Performance industrielle, excellence opérationnelle, management, leadership. Autant de concepts en vogue, relayés en abondance sur les réseaux sociaux, suscitant les besoins en formation chez beaucoup d’entreprises qui s’acquittent, ainsi, de la taxe de la formation. Les organismes de formation, de leur côté, ont eu de quoi rentabiliser leurs plans de formation. Kamel Alabane, coach et formateur, consultant aussi pour des entités diverses, nous livre, dans cet entretien, son analyse de ces enjeux contemporains et futurs, fruit de son expérience sur le terrain.
Eco Times : La performance industrielle vise à atteindre l’excellence opérationnelle, dit-on. Comment se présente la situation en Algérie, et quel est votre apport, en tant que coach, dans ce domaine ?
Kamel Alabane : L’industrie est l’un des secteurs-clés en l’Algérie. La performance commence à prendre forme dans les entreprises algérienne privées ou publiques. Le gouvernement a constaté que la diversification des sources de financement afin de garantir une indépendance, est de recourir, de manière stratégique, au partenariat entre les secteurs public et privé, ce qui permet, à moyen terme, d’avoir un retour sur investissement.

À COMPLÉTER —
1. D'après l'entretien sur la performance industrielle, quelles fonctions Kamel Alabane exerce-t-il ?
2. Recopiez à l'identique, dans l'entretien sur la performance industrielle, tout le passage allant de « Kamel Alabane : L’industrie » jusqu'à « retour sur investissement. ».

Entrées de données enregistrées
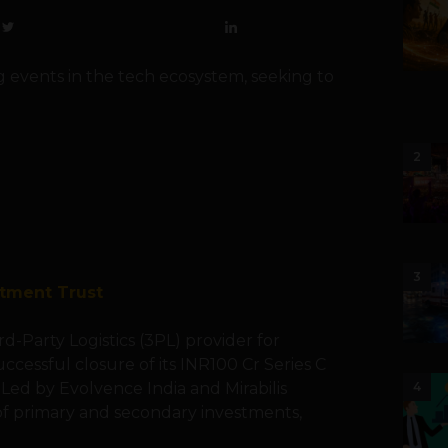
g events in the tech ecosystem, seeking to
2
3
stment Trust
d-Party Logistics (3PL) provider for
cessful closure of its INR100 Cr Series C
Led by Evolvence India and Mirabilis
4
of primary and secondary investments,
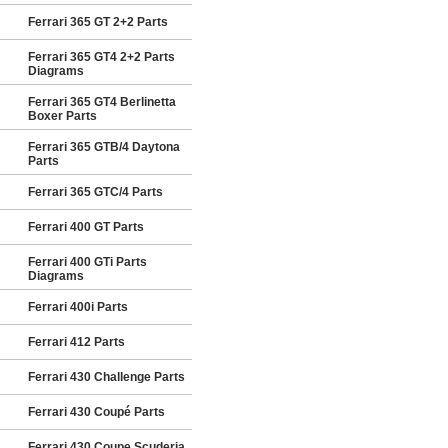
Ferrari 365 GT 2+2 Parts
Ferrari 365 GT4 2+2 Parts
Diagrams
Ferrari 365 GT4 Berlinetta
Boxer Parts
Ferrari 365 GTB/4 Daytona
Parts
Ferrari 365 GTC/4 Parts
Ferrari 400 GT Parts
Ferrari 400 GTi Parts
Diagrams
Ferrari 400i Parts
Ferrari 412 Parts
Ferrari 430 Challenge Parts
Ferrari 430 Coupé Parts
Ferrari 430 Coupe Scuderia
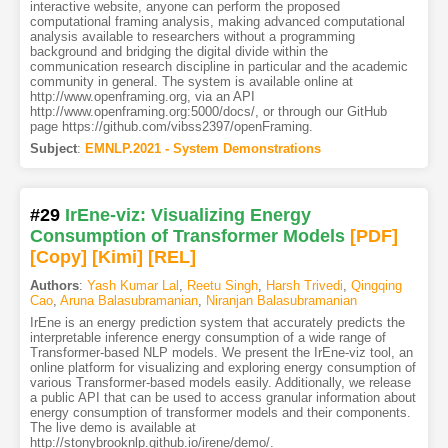
interactive website, anyone can perform the proposed
computational framing analysis, making advanced computational
analysis available to researchers without a programming
background and bridging the digital divide within the
communication research discipline in particular and the academic
community in general. The system is available online at
http://www.openframing.org, via an API
http://www.openframing.org:5000/docs/, or through our GitHub
page https://github.com/vibss2397/openFraming.
Subject
:
EMNLP.2021 - System Demonstrations
#29
IrEne-viz: Visualizing Energy
Consumption of Transformer Models
[PDF
]
[Copy]
[Kimi
]
[REL]
Authors
:
Yash Kumar Lal
,
Reetu Singh
,
Harsh Trivedi
,
Qingqing
Cao
,
Aruna Balasubramanian
,
Niranjan Balasubramanian
IrEne is an energy prediction system that accurately predicts the
interpretable inference energy consumption of a wide range of
Transformer-based NLP models. We present the IrEne-viz tool, an
online platform for visualizing and exploring energy consumption of
various Transformer-based models easily. Additionally, we release
a public API that can be used to access granular information about
energy consumption of transformer models and their components.
The live demo is available at
http://stonybrooknlp.github.io/irene/demo/.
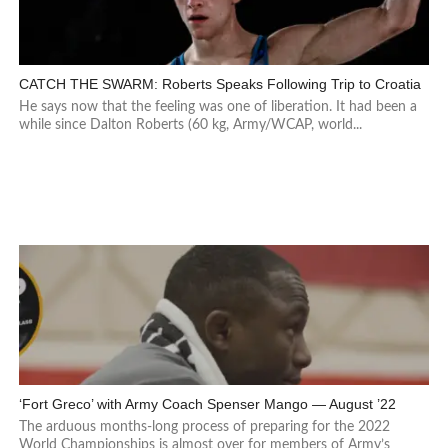
CATCH THE SWARM: Roberts Speaks Following Trip to Croatia
He says now that the feeling was one of liberation. It had been a
while since Dalton Roberts (60 kg, Army/WCAP, world...
‘Fort Greco’ with Army Coach Spenser Mango — August ’22
The arduous months-long process of preparing for the 2022
World Championships is almost over for members of Army’s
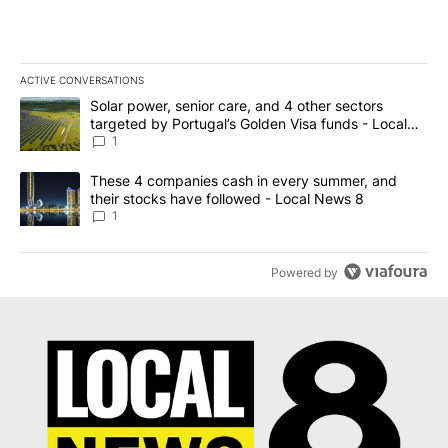
ACTIVE CONVERSATIONS
The following is a list of the most commented articles in the last 7
A trending article titled "Solar power, senior care, and 4 other 
Solar power, senior care, and 4 other sectors
targeted by Portugal’s Golden Visa funds - Local
News 8
1
A trending article titled "These 4 companies cash in every summe
These 4 companies cash in every summer, and
their stocks have followed - Local News 8
1
Powered by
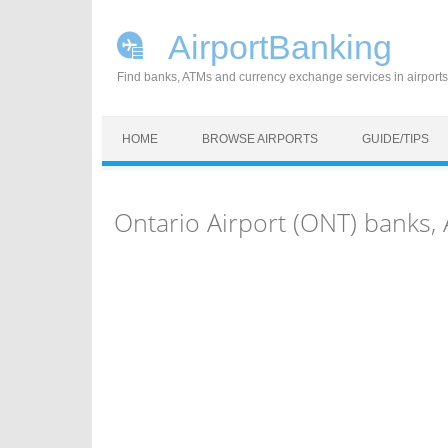
AirportBanking
Find banks, ATMs and currency exchange services in airports
Skip to content
HOME
BROWSE AIRPORTS
GUIDE/TIPS
Ontario Airport (ONT) banks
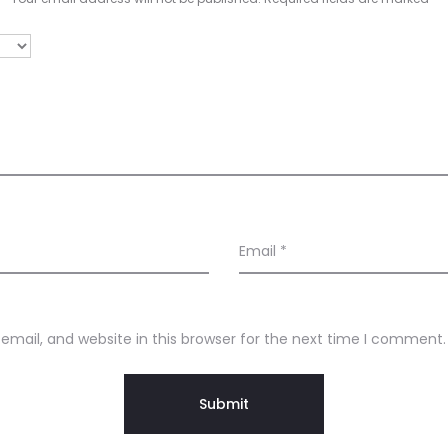
Email
*
mail, and website in this browser for the next time I comment.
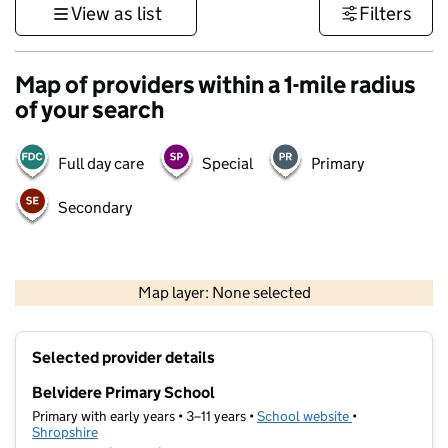
View as list
Filters
Map of providers within a 1-mile radius
of your search
Full day care
Special
Primary
Secondary
500 m
3000 ft
Map layer: None selected
Contains OS data © Crown copyright and database rights 2026
+
Selected provider details
−
Belvidere Primary School
Primary with early years • 3–11 years •
School website
(opens in new t
•
Shropshire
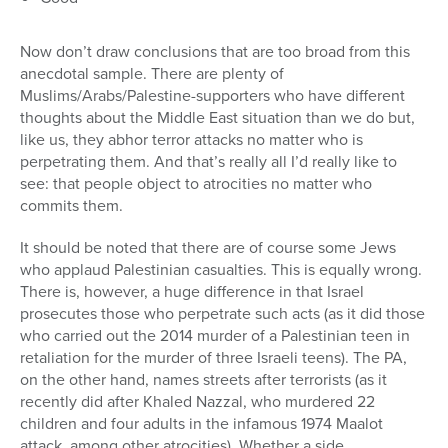
Now don’t draw conclusions that are too broad from this
anecdotal sample. There are plenty of
Muslims/Arabs/Palestine-supporters who have different
thoughts about the Middle East situation than we do but,
like us, they abhor terror attacks no matter who is
perpetrating them. And that’s really all I’d really like to
see: that people object to atrocities no matter who
commits them.
It should be noted that there are of course some Jews
who applaud Palestinian casualties. This is equally wrong.
There is, however, a huge difference in that Israel
prosecutes those who perpetrate such acts (as it did those
who carried out the 2014 murder of a Palestinian teen in
retaliation for the murder of three Israeli teens). The PA,
on the other hand, names streets after terrorists (as it
recently did after Khaled Nazzal, who murdered 22
children and four adults in the infamous 1974 Maalot
attack, among other atrocities). Whether a side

RÉPONSES PAR CONSIGNE —
1. Il est coach et formateur, et également consultant pour des entités diverses.

2.
Kamel Alabane : L’industrie est l’un des secteurs-clés en l’Algérie. La performance commence à prendre forme dans les entreprises algérienne privées ou publiques. Le gouvernement a constaté que la diversification des sources de financement afin de garantir une indépendance, est de recourir, de manière stratégique, au partenariat entre les secteurs public et privé, ce qui permet, à moyen terme, d’avoir un retour sur investissement.